From the pages of
Sublette Examiner
Volume 4, Number 43 - January 20, 2005
brought to you online by Pinedale Online

Pilot program for elk proposed

by Cat Urbigkit

If the governor adopts the recommendations of the Wyoming Brucellosis Task Force, as part of the Brucellosis Management Action Plan process for elk, the Wyoming Game and Fish Department would set specific short-term seroprevalence targets and timelines for achievement in concert with minimal population impact (e.g., less than 10 percent loss in population objective via test and remove, contraception, etc.). By Fiscal Year 2006, the state wildlife agency would establish a five-year pilot project to institute a seroprevalence reduction program within the Pinedale Elk Herd unit.

WG&F's objective for this project would be to achieve a statistically significant reduction in seroprevalence, at a 95-percent confidence level. The pilot project would not be a stand alone project; other projects should be concurrently developed with the seroprevalence reduction objective. The task force recommended that WG&F should obtain advice from outside experts to assure that the study is well-designed and able to withstand scientific and controversial scrutiny.

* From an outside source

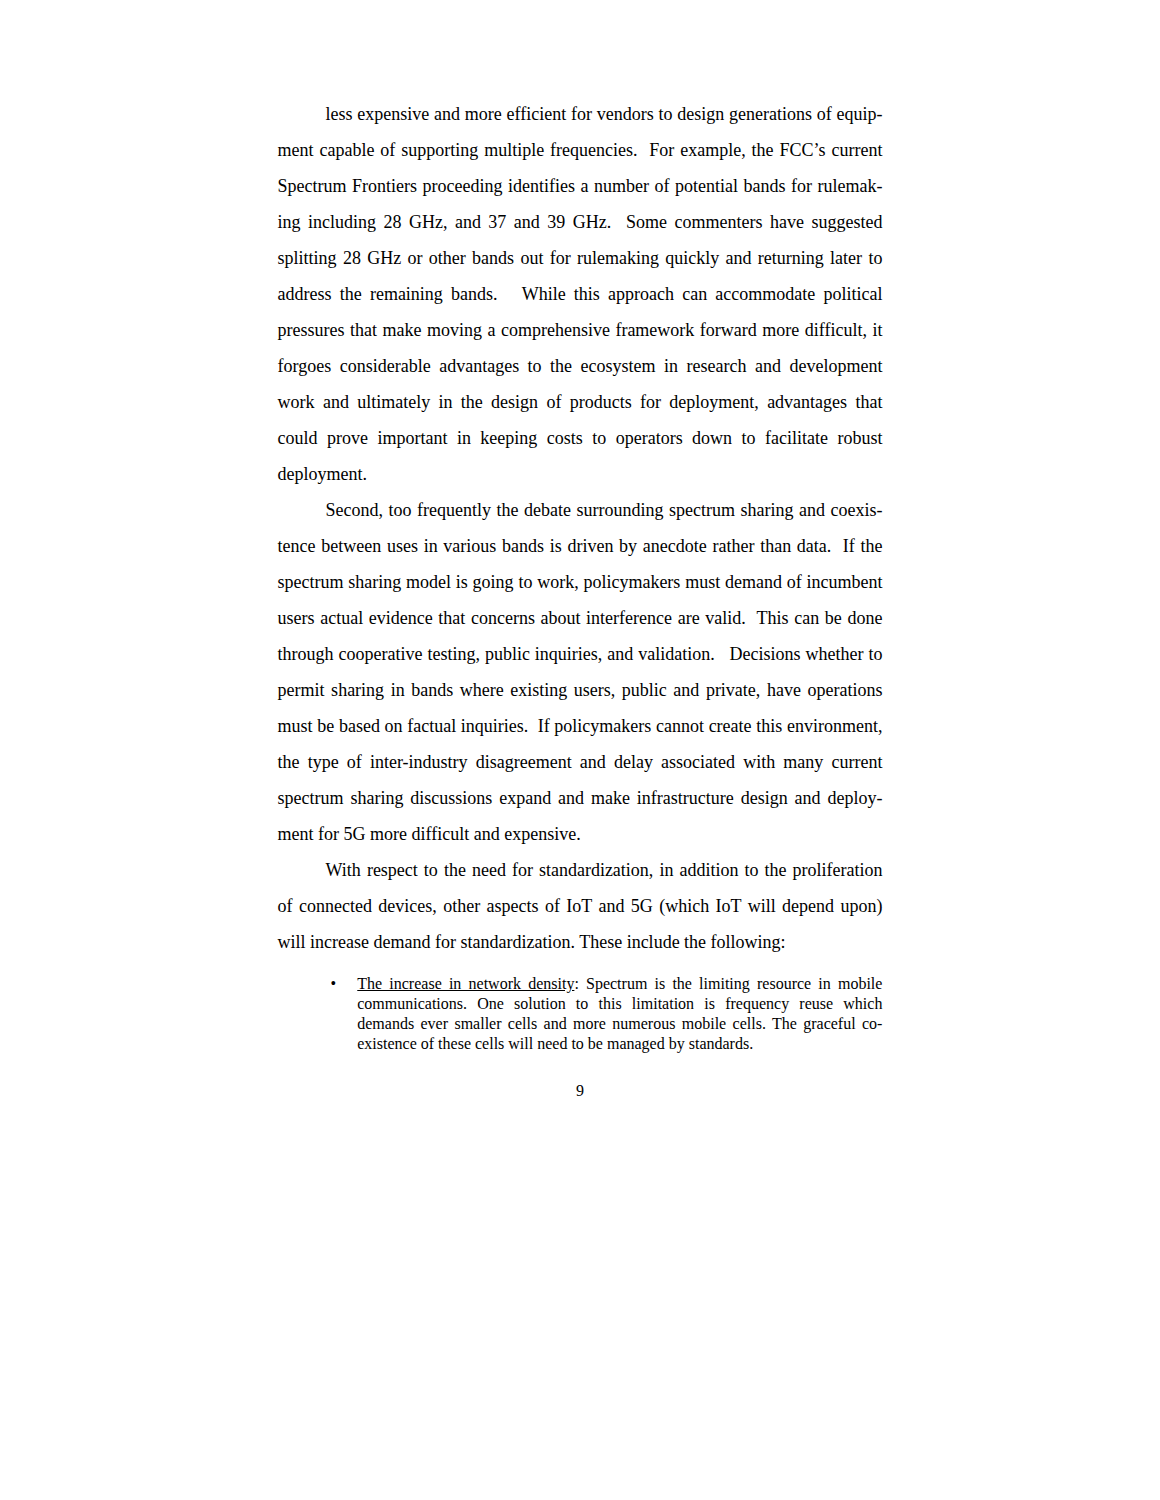less expensive and more efficient for vendors to design generations of equipment capable of supporting multiple frequencies. For example, the FCC’s current Spectrum Frontiers proceeding identifies a number of potential bands for rulemaking including 28 GHz, and 37 and 39 GHz. Some commenters have suggested splitting 28 GHz or other bands out for rulemaking quickly and returning later to address the remaining bands. While this approach can accommodate political pressures that make moving a comprehensive framework forward more difficult, it forgoes considerable advantages to the ecosystem in research and development work and ultimately in the design of products for deployment, advantages that could prove important in keeping costs to operators down to facilitate robust deployment.
Second, too frequently the debate surrounding spectrum sharing and coexistence between uses in various bands is driven by anecdote rather than data. If the spectrum sharing model is going to work, policymakers must demand of incumbent users actual evidence that concerns about interference are valid. This can be done through cooperative testing, public inquiries, and validation. Decisions whether to permit sharing in bands where existing users, public and private, have operations must be based on factual inquiries. If policymakers cannot create this environment, the type of inter-industry disagreement and delay associated with many current spectrum sharing discussions expand and make infrastructure design and deployment for 5G more difficult and expensive.
With respect to the need for standardization, in addition to the proliferation of connected devices, other aspects of IoT and 5G (which IoT will depend upon) will increase demand for standardization. These include the following:
The increase in network density: Spectrum is the limiting resource in mobile communications. One solution to this limitation is frequency reuse which demands ever smaller cells and more numerous mobile cells. The graceful co-existence of these cells will need to be managed by standards.
9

The pilot project would be viewed as an experiment to be evaluated annually with a re-evaluation of the success of the project at the end of five years. The task force recommended that the pilot project should not be extended to other feedgrounds without public review and comment.

Options for the pilot project proposal might include:

• Test-and-harvest by hunting low-risk seropositive cows.

• Removal of high risk, seropositive elk.

• Research elk reproductive management which may include contraception, artificially induced abortion or other reproductive management tactics in young positive cows.

• Create a brucellosis team sufficient to implement the recommendation.

• Permanently identify any elk trapped, tested and released from feedgrounds.

• Elk vaccination.

• Enlarge existing feedground acreages to disperse elk.

• Use habitat manipulation and acquisition to help disperse elk.

• Obtain portable and/or permanent, traps and corrals on feed grounds to help in the testing, vaccination, and removal of positive elk.

In addition, the task force recommended that, on a rotating five-year cycle, WG&F, with public input, evaluate elk herd unit population objectives where brucellosis is present and, as part of the BMAP process, evaluate opportunities to modify, merge or phase out any winter elk feedground, perhaps after reduction of seroprevalence, within the herd unit. The vote in favor of this recommendation was 12-4.